### DOCUMENT PASSAGE
##############################
It's easy to mock the romanticization of culture that previous generations grew up with. "Everything was so much better in the 90s" is a phrase I often hear whenever someone in my age group starts feeling home sick. With the 90's ending in a booming economy, an iconic wave of pop-culture, and an overall peaceful nation, it isn't difficult to look at the decade with at least a bit of fondness.

I blame September 11th, 2001 in ultimately killing the Utopian dream the 90s left us with forever. The federal budget surplus and dramatic reductions in violent crime were replaced with a stock market crash and a trauma we as a nation have not yet recovered from. The mindset 9/11 left us with has since been the knee-jerk reaction to any problem no matter its traumatic level. The "who is to blame? Who can we go after? Someone must pay for this" fury has since become conflict resolution proving one deeply unsettling truth:

The terrorists succeeded.
##############################
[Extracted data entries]

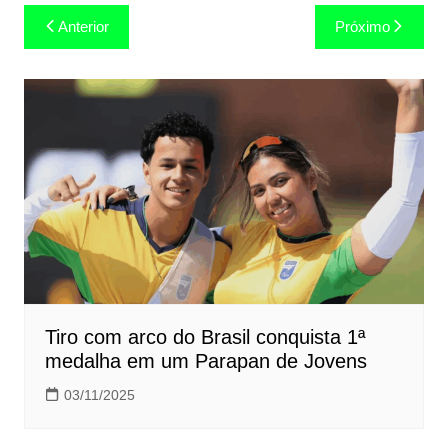
Navegação
Anterior
Próximo
de
Post
Tiro com arco do Brasil conquista 1ª
medalha em um Parapan de Jovens
03/11/2025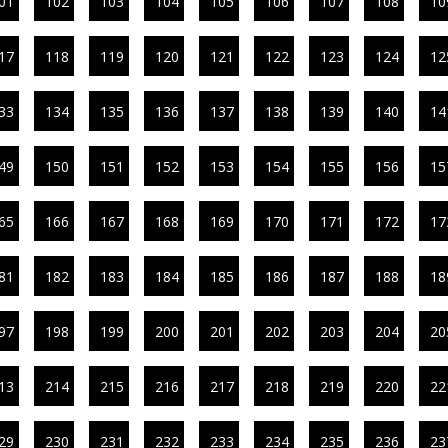
01
102
103
104
105
106
107
108
10
17
118
119
120
121
122
123
124
12
33
134
135
136
137
138
139
140
14
49
150
151
152
153
154
155
156
15
65
166
167
168
169
170
171
172
17
81
182
183
184
185
186
187
188
18
97
198
199
200
201
202
203
204
20
13
214
215
216
217
218
219
220
22
29
230
231
232
233
234
235
236
23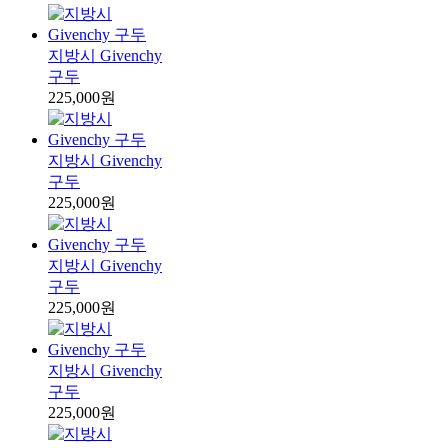
지방시 Givenchy
구두
225,000원
지방시 Givenchy
구두
225,000원
지방시 Givenchy
구두
225,000원
지방시 Givenchy
구두
225,000원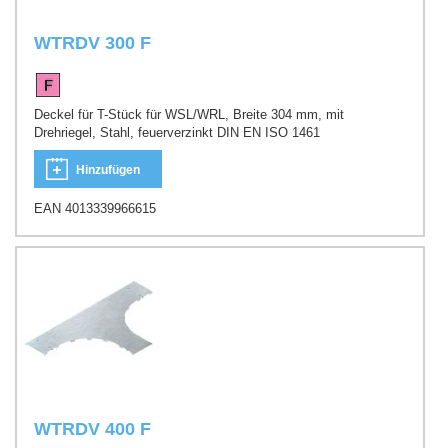
WTRDV 300 F
Deckel für T-Stück für WSL/WRL, Breite 304 mm, mit
Drehriegel, Stahl, feuerverzinkt DIN EN ISO 1461
Hinzufügen
EAN 4013339966615
WTRDV 400 F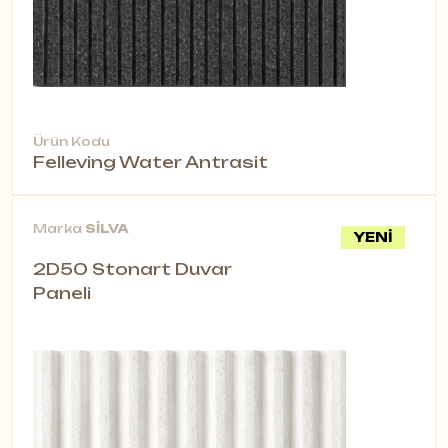
Ürün Kodu
Felleving Water Antrasit
Marka
SİLVA
YENİ
2D50 Stonart Duvar
Paneli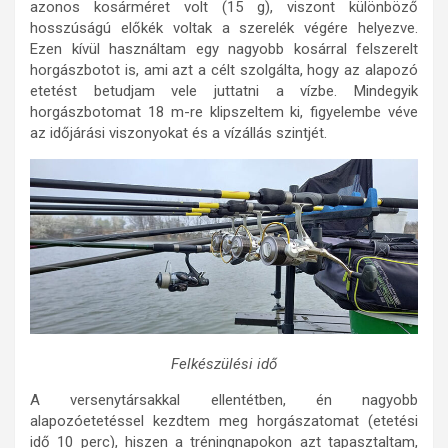
azonos kosárméret volt (15 g), viszont különböző
hosszúságú előkék voltak a szerelék végére helyezve.
Ezen kívül használtam egy nagyobb kosárral felszerelt
horgászbotot is, ami azt a célt szolgálta, hogy az alapozó
etetést betudjam vele juttatni a vízbe. Mindegyik
horgászbotomat 18 m-re klipszeltem ki, figyelembe véve
az időjárási viszonyokat és a vízállás szintjét.
Felkészülési idő
A versenytársakkal ellentétben, én nagyobb
alapozóetetéssel kezdtem meg horgászatomat (etetési
idő 10 perc), hiszen a tréningnapokon azt tapasztaltam,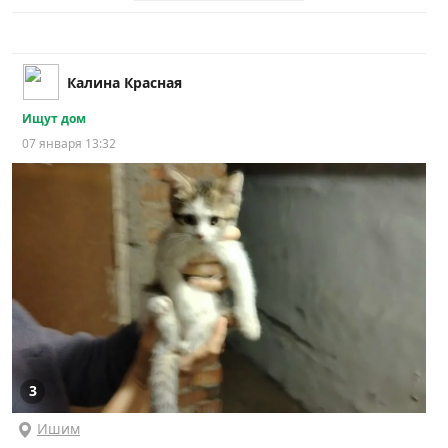
Калина Красная
Ищут дом
07 января 13:32
3
Ишим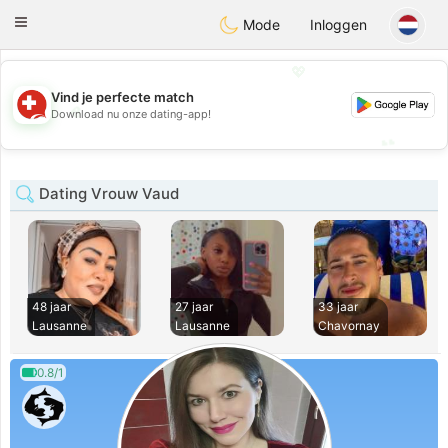
Suissi
Toggle
Mode
Inloggen
navigation
💖
Vind je perfecte match
💖
Download nu onze dating-app!
💕
💕
Dating Vrouw Vaud
48 jaar
27 jaar
33 jaar
Lausanne
Lausanne
Chavornay
0.8/1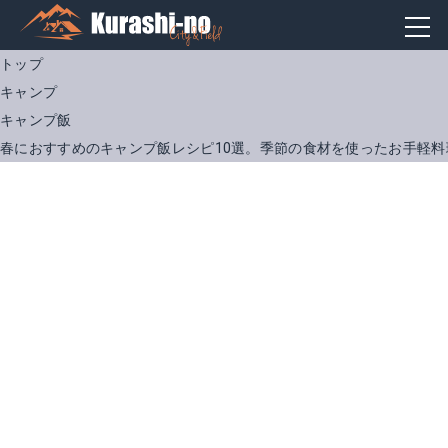
トップ
キャンプ
キャンプ飯
春におすすめのキャンプ飯レシピ10選。季節の食材を使ったお手軽料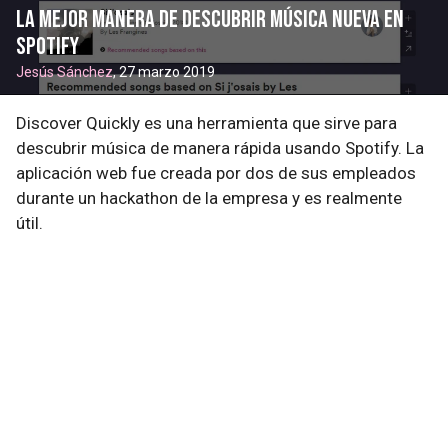
La mejor manera de descubrir música nueva en
Spotify
Jesús Sánchez
, 27 marzo 2019
Discover Quickly es una herramienta que sirve para
descubrir música de manera rápida usando Spotify. La
aplicación web fue creada por dos de sus empleados
durante un hackathon de la empresa y es realmente
útil.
##############################
### TASKS
a) In the passage about the 90s, reproduce word for word everything from "I blame September" down to "The terrorists succeeded.".
b) List the three things the passage about the 90s says the decade ended in.
c) Answer these questions from the passage about the 90s:
(i) What phrase does the writer often hear when someone in their age group starts feeling homesick?
(ii) What date does the writer blame for killing the Utopian dream the 90s left behind?
(iii) What replaced the federal budget surplus and the dramatic reductions in violent crime?

### ANSWERS TO THE TASKS
a)
I blame September 11th, 2001 in ultimately killing the Utopian dream the 90s left us with forever. The federal budget surplus and dramatic reductions in violent crime were replaced with a stock market crash and a trauma we as a nation have not yet recovered from. The mindset 9/11 left us with has since been the knee-jerk reaction to any problem no matter its traumatic level. The "who is to blame? Who can we go after? Someone must pay for this" fury has since become conflict resolution proving one deeply unsettling truth:

The terrorists succeeded.

b)
a booming economy
an iconic wave of pop-culture
an overall peaceful nation

c)
(i) "Everything was so much better in the 90s"
(ii) September 11th, 2001
(iii) A stock market crash and a trauma the nation has not yet recovered from